4 December 2024 bruno

Termination of the lease sold without the lessor’s consent

Termination of the lease sold without the lessor's consent traesch lawyer

A lessee who assigns his commercial lease without the lessor’s authorization, even though this is required by the commercial lease, is liable to have his commercial lease terminated by the court. Such a breach is sufficiently serious to justify termination, even without any particular prejudice to the lessor. This is the case, for example, of a clause stipulating that “the transfer may only take place in the presence of the lessor, or with him duly summoned”.

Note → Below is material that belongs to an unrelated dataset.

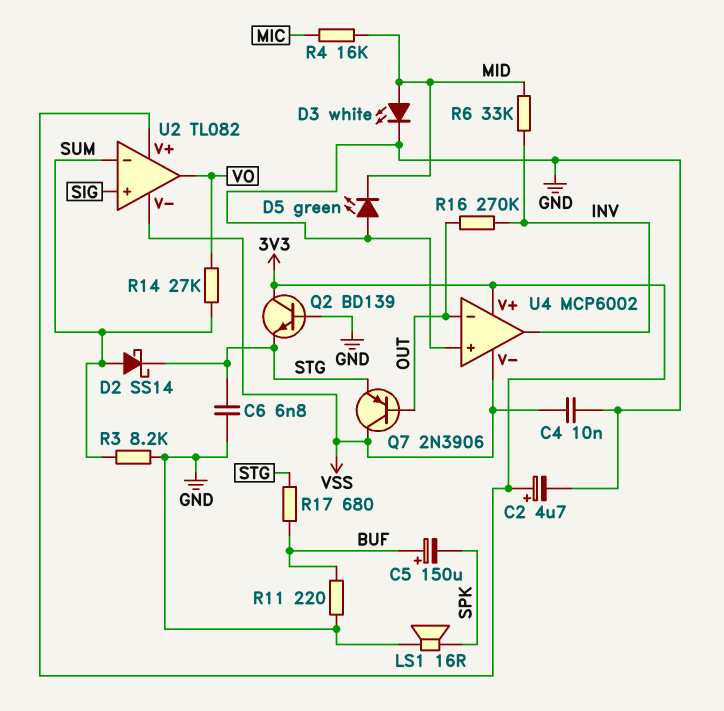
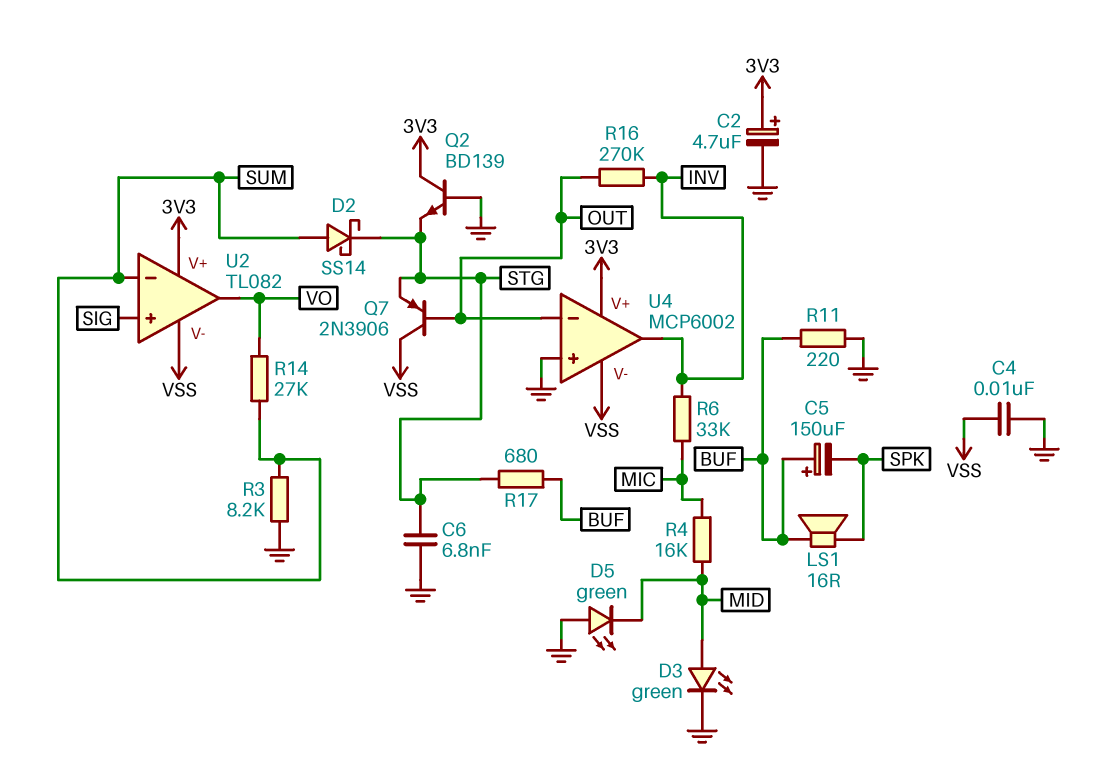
D3: LED white (A MID, K GND) -> LED green (A MID, K GND)
LS1: speaker 16R (GND, SPK) -> speaker 16R (BUF, SPK)
R6: 33k (INV, MID) -> 33k (INV, MIC)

The need for judicial authorization in the event of disagreement on the part of the lessor

If the lessor disagrees, the lessee must obtain judicial authorization.

Silence and lack of opposition on the part of an uninformed landlord

In the event of silence on the part of the owners, and in the absence of any express opposition, judges consider that failure to comply with the clause in the lease requiring the lessor’s written consent to any transfer is not serious enough to justify termination. (Cass. civ. 3, 20-10-1971, n° 70-12.995, published, n° 504)

Knowledge of the assignment and collection of rent is not always sufficient, depending on the lease.

If the commercial lease specifies that no tolerance on the part of the lessor could create rights in favor of the lessee, the lessor, having knowledge of the assignment and of the payment of rent by the new lessee, does not accept the assignment by regularizing a posteriori his absence from the deed of assignment of the commercial lease.